[DATA]:
━━━━━━━━━━
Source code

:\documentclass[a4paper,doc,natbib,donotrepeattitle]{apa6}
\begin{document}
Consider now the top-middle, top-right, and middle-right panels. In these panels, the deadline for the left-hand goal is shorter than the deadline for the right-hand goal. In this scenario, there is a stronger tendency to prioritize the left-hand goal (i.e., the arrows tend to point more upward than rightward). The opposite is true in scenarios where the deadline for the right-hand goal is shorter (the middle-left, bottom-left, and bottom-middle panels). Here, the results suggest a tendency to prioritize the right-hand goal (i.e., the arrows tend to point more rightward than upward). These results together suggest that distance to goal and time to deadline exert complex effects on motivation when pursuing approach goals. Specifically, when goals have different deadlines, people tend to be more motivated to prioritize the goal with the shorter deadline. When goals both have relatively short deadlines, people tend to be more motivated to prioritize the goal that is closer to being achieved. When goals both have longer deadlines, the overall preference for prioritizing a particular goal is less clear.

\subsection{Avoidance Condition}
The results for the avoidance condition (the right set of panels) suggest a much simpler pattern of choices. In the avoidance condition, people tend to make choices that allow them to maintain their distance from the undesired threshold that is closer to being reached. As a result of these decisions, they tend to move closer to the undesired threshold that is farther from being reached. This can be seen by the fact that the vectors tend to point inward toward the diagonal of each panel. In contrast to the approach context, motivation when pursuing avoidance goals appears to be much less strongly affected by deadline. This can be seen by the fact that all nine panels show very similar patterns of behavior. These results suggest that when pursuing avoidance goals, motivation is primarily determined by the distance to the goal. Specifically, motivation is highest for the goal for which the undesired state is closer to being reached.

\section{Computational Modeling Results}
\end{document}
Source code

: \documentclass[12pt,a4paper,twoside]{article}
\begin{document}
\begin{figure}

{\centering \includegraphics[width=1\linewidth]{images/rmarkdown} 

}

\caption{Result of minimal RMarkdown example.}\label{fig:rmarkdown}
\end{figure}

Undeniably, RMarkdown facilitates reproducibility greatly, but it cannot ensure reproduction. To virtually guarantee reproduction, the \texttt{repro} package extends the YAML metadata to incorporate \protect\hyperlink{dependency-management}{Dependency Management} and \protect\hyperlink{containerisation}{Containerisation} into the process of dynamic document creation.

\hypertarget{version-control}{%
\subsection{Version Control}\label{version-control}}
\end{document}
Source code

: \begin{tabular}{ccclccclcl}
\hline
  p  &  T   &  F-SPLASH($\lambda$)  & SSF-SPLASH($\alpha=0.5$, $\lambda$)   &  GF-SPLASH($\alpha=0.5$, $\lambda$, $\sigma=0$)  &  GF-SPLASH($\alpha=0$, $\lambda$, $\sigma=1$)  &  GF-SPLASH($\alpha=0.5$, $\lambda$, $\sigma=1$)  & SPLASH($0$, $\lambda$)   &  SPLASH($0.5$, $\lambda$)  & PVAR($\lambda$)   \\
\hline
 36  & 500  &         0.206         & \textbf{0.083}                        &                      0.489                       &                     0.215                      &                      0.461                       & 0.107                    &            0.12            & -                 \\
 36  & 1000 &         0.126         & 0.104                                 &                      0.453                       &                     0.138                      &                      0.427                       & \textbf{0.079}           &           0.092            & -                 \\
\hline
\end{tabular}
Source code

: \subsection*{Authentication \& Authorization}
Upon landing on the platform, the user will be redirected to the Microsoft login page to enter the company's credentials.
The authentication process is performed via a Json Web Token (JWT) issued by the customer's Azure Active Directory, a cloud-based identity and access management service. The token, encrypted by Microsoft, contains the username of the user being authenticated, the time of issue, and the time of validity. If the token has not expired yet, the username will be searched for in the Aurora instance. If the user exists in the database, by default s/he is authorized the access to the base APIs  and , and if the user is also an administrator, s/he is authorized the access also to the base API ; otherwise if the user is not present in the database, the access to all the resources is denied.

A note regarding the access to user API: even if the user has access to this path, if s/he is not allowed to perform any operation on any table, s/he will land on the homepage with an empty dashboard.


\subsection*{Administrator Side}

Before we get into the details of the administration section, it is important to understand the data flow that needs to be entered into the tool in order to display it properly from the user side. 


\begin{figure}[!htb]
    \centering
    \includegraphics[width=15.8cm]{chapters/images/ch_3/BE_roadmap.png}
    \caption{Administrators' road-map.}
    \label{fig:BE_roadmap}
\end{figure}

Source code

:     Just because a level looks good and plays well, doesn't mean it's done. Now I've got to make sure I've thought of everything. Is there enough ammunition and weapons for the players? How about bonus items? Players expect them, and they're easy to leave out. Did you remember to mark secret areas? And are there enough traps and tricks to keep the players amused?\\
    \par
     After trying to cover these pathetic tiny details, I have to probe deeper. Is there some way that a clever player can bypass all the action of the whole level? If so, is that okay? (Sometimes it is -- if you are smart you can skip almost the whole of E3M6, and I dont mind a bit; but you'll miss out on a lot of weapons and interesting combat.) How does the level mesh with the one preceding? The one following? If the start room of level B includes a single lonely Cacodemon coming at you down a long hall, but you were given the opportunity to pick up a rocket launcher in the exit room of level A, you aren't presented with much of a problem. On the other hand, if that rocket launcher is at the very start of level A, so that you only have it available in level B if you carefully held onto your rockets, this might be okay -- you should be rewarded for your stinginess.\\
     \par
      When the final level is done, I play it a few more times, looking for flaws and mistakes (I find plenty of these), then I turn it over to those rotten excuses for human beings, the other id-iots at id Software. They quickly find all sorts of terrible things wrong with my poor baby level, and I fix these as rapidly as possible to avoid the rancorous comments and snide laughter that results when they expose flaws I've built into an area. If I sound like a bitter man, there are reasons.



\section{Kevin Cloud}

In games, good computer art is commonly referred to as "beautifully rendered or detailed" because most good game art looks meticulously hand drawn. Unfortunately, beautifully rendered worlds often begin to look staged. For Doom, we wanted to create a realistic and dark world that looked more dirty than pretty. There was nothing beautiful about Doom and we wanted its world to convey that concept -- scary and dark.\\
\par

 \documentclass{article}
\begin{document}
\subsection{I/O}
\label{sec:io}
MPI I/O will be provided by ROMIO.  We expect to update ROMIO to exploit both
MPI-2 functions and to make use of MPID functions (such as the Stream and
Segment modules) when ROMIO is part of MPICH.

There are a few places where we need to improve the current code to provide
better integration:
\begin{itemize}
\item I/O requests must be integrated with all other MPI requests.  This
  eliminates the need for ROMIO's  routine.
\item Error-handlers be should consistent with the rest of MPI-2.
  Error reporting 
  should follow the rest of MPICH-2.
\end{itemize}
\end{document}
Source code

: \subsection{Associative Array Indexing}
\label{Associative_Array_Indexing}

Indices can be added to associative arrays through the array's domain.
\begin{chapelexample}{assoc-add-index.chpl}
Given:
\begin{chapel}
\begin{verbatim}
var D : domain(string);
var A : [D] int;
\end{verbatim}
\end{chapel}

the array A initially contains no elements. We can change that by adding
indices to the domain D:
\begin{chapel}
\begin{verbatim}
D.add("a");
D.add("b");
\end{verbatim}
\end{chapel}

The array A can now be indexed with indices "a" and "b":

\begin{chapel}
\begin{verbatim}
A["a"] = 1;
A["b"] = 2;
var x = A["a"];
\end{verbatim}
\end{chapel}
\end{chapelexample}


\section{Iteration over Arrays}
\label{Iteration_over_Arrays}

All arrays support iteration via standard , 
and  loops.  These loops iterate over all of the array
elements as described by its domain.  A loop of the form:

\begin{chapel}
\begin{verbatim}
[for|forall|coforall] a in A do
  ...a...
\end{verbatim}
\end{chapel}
━━━━━━━━━━
[ACTIVITY]: Every line of the listing that holds "user" counts once. Say how many such lines there are, using only a number.

[REPLY TO THE EXERCISE]: 4